Records for this task below:

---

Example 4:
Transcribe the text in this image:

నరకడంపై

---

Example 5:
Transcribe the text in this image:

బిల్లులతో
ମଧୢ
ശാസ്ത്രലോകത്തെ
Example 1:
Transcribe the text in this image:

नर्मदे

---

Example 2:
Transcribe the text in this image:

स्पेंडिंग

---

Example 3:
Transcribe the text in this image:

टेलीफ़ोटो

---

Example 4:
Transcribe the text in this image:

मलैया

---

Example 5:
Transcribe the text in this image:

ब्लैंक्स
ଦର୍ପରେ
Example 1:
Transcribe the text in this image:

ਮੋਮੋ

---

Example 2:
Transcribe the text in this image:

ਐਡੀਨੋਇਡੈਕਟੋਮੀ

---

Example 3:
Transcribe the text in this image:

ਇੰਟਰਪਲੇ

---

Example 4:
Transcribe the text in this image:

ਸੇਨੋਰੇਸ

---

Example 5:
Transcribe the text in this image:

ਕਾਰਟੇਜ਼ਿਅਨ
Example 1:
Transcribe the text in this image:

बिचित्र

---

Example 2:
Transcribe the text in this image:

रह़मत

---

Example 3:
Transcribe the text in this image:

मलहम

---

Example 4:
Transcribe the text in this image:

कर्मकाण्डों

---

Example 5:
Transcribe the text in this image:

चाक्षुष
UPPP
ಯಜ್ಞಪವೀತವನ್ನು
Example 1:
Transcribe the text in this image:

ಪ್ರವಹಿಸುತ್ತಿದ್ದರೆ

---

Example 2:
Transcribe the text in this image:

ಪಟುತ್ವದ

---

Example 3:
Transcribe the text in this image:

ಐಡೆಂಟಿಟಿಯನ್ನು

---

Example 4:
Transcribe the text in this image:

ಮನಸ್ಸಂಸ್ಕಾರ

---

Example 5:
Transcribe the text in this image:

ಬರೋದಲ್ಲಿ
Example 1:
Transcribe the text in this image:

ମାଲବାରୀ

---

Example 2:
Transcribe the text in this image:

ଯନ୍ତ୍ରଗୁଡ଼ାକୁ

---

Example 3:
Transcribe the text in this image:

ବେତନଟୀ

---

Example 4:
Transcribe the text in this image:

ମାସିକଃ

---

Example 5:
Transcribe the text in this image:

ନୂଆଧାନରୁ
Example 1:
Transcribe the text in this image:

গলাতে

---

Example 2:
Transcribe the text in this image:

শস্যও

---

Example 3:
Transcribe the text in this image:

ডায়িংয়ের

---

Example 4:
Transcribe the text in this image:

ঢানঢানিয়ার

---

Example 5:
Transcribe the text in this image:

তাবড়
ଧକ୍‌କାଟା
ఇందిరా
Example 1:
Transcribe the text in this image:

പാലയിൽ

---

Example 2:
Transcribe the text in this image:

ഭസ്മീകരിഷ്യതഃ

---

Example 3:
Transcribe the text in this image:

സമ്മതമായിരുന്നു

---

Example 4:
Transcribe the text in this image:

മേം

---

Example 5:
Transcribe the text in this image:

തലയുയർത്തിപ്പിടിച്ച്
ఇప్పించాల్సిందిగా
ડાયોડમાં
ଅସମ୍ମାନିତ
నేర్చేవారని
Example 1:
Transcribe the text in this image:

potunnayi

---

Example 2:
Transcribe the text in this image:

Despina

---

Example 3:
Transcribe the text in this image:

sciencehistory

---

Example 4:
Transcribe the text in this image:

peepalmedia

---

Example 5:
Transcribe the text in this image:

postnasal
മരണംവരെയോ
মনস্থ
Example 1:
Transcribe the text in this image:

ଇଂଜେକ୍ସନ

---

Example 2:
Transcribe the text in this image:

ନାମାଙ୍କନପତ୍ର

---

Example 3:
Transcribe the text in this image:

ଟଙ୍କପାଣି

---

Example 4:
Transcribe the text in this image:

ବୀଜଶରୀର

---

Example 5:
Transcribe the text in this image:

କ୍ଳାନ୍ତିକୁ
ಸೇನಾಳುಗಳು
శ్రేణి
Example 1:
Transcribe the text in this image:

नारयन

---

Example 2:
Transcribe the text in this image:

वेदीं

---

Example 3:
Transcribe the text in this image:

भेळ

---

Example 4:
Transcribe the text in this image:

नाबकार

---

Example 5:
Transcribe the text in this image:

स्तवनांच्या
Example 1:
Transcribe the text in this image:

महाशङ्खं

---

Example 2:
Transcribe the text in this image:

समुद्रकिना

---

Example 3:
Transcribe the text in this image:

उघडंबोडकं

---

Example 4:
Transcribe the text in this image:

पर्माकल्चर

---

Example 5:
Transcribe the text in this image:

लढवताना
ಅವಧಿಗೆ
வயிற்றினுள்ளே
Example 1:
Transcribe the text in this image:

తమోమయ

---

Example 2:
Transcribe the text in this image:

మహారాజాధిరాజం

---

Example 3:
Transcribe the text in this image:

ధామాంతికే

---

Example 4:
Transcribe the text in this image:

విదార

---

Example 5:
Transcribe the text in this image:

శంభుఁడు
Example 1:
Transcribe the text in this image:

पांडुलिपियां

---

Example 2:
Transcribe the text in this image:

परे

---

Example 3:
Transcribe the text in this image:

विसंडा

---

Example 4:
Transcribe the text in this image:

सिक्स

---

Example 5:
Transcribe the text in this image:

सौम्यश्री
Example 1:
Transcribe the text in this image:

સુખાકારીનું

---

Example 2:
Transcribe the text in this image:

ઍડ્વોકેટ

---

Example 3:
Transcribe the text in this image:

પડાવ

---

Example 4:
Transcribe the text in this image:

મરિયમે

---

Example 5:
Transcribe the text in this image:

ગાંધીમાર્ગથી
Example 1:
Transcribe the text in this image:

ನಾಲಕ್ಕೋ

End of Records for this task.

Each entry above should be repeated exactly, with no line left out.

Solution to this problem:
---

Example 4:
Transcribe the text in this image:

నరకడంపై

---

Example 5:
Transcribe the text in this image:

బిల్లులతో
ମଧୢ
ശാസ്ത്രലോകത്തെ
Example 1:
Transcribe the text in this image:

नर्मदे

---

Example 2:
Transcribe the text in this image:

स्पेंडिंग

---

Example 3:
Transcribe the text in this image:

टेलीफ़ोटो

---

Example 4:
Transcribe the text in this image:

मलैया

---

Example 5:
Transcribe the text in this image:

ब्लैंक्स
ଦର୍ପରେ
Example 1:
Transcribe the text in this image:

ਮੋਮੋ

---

Example 2:
Transcribe the text in this image:

ਐਡੀਨੋਇਡੈਕਟੋਮੀ

---

Example 3:
Transcribe the text in this image:

ਇੰਟਰਪਲੇ

---

Example 4:
Transcribe the text in this image:

ਸੇਨੋਰੇਸ

---

Example 5:
Transcribe the text in this image:

ਕਾਰਟੇਜ਼ਿਅਨ
Example 1:
Transcribe the text in this image:

बिचित्र

---

Example 2:
Transcribe the text in this image:

रह़मत

---

Example 3:
Transcribe the text in this image:

मलहम

---

Example 4:
Transcribe the text in this image:

कर्मकाण्डों

---

Example 5:
Transcribe the text in this image:

चाक्षुष
UPPP
ಯಜ್ಞಪವೀತವನ್ನು
Example 1:
Transcribe the text in this image:

ಪ್ರವಹಿಸುತ್ತಿದ್ದರೆ

---

Example 2:
Transcribe the text in this image:

ಪಟುತ್ವದ

---

Example 3:
Transcribe the text in this image:

ಐಡೆಂಟಿಟಿಯನ್ನು

---

Example 4:
Transcribe the text in this image:

ಮನಸ್ಸಂಸ್ಕಾರ

---

Example 5:
Transcribe the text in this image:

ಬರೋದಲ್ಲಿ
Example 1:
Transcribe the text in this image:

ମାଲବାରୀ

---

Example 2:
Transcribe the text in this image:

ଯନ୍ତ୍ରଗୁଡ଼ାକୁ

---

Example 3:
Transcribe the text in this image:

ବେତନଟୀ

---

Example 4:
Transcribe the text in this image:

ମାସିକଃ

---

Example 5:
Transcribe the text in this image:

ନୂଆଧାନରୁ
Example 1:
Transcribe the text in this image:

গলাতে

---

Example 2:
Transcribe the text in this image:

শস্যও

---

Example 3:
Transcribe the text in this image:

ডায়িংয়ের

---

Example 4:
Transcribe the text in this image:

ঢানঢানিয়ার

---

Example 5:
Transcribe the text in this image:

তাবড়
ଧକ୍‌କାଟା
ఇందిరా
Example 1:
Transcribe the text in this image:

പാലയിൽ

---

Example 2:
Transcribe the text in this image:

ഭസ്മീകരിഷ്യതഃ

---

Example 3:
Transcribe the text in this image:

സമ്മതമായിരുന്നു

---

Example 4:
Transcribe the text in this image:

മേം

---

Example 5:
Transcribe the text in this image:

തലയുയർത്തിപ്പിടിച്ച്
ఇప్పించాల్సిందిగా
ડાયોડમાં
ଅସମ୍ମାନିତ
నేర్చేవారని
Example 1:
Transcribe the text in this image:

potunnayi

---

Example 2:
Transcribe the text in this image:

Despina

---

Example 3:
Transcribe the text in this image:

sciencehistory

---

Example 4:
Transcribe the text in this image:

peepalmedia

---

Example 5:
Transcribe the text in this image:

postnasal
മരണംവരെയോ
মনস্থ
Example 1:
Transcribe the text in this image:

ଇଂଜେକ୍ସନ

---

Example 2:
Transcribe the text in this image:

ନାମାଙ୍କନପତ୍ର

---

Example 3:
Transcribe the text in this image:

ଟଙ୍କପାଣି

---

Example 4:
Transcribe the text in this image:

ବୀଜଶରୀର

---

Example 5:
Transcribe the text in this image:

କ୍ଳାନ୍ତିକୁ
ಸೇನಾಳುಗಳು
శ్రేణి
Example 1:
Transcribe the text in this image:

नारयन

---

Example 2:
Transcribe the text in this image:

वेदीं

---

Example 3:
Transcribe the text in this image:

भेळ

---

Example 4:
Transcribe the text in this image:

नाबकार

---

Example 5:
Transcribe the text in this image:

स्तवनांच्या
Example 1:
Transcribe the text in this image:

महाशङ्खं

---

Example 2:
Transcribe the text in this image:

समुद्रकिना

---

Example 3:
Transcribe the text in this image:

उघडंबोडकं

---

Example 4:
Transcribe the text in this image:

पर्माकल्चर

---

Example 5:
Transcribe the text in this image:

लढवताना
ಅವಧಿಗೆ
வயிற்றினுள்ளே
Example 1:
Transcribe the text in this image:

తమోమయ

---

Example 2:
Transcribe the text in this image:

మహారాజాధిరాజం

---

Example 3:
Transcribe the text in this image:

ధామాంతికే

---

Example 4:
Transcribe the text in this image:

విదార

---

Example 5:
Transcribe the text in this image:

శంభుఁడు
Example 1:
Transcribe the text in this image:

पांडुलिपियां

---

Example 2:
Transcribe the text in this image:

परे

---

Example 3:
Transcribe the text in this image:

विसंडा

---

Example 4:
Transcribe the text in this image:

सिक्स

---

Example 5:
Transcribe the text in this image:

सौम्यश्री
Example 1:
Transcribe the text in this image:

સુખાકારીનું

---

Example 2:
Transcribe the text in this image:

ઍડ્વોકેટ

---

Example 3:
Transcribe the text in this image:

પડાવ

---

Example 4:
Transcribe the text in this image:

મરિયમે

---

Example 5:
Transcribe the text in this image:

ગાંધીમાર્ગથી
Example 1:
Transcribe the text in this image:

ನಾಲಕ್ಕೋ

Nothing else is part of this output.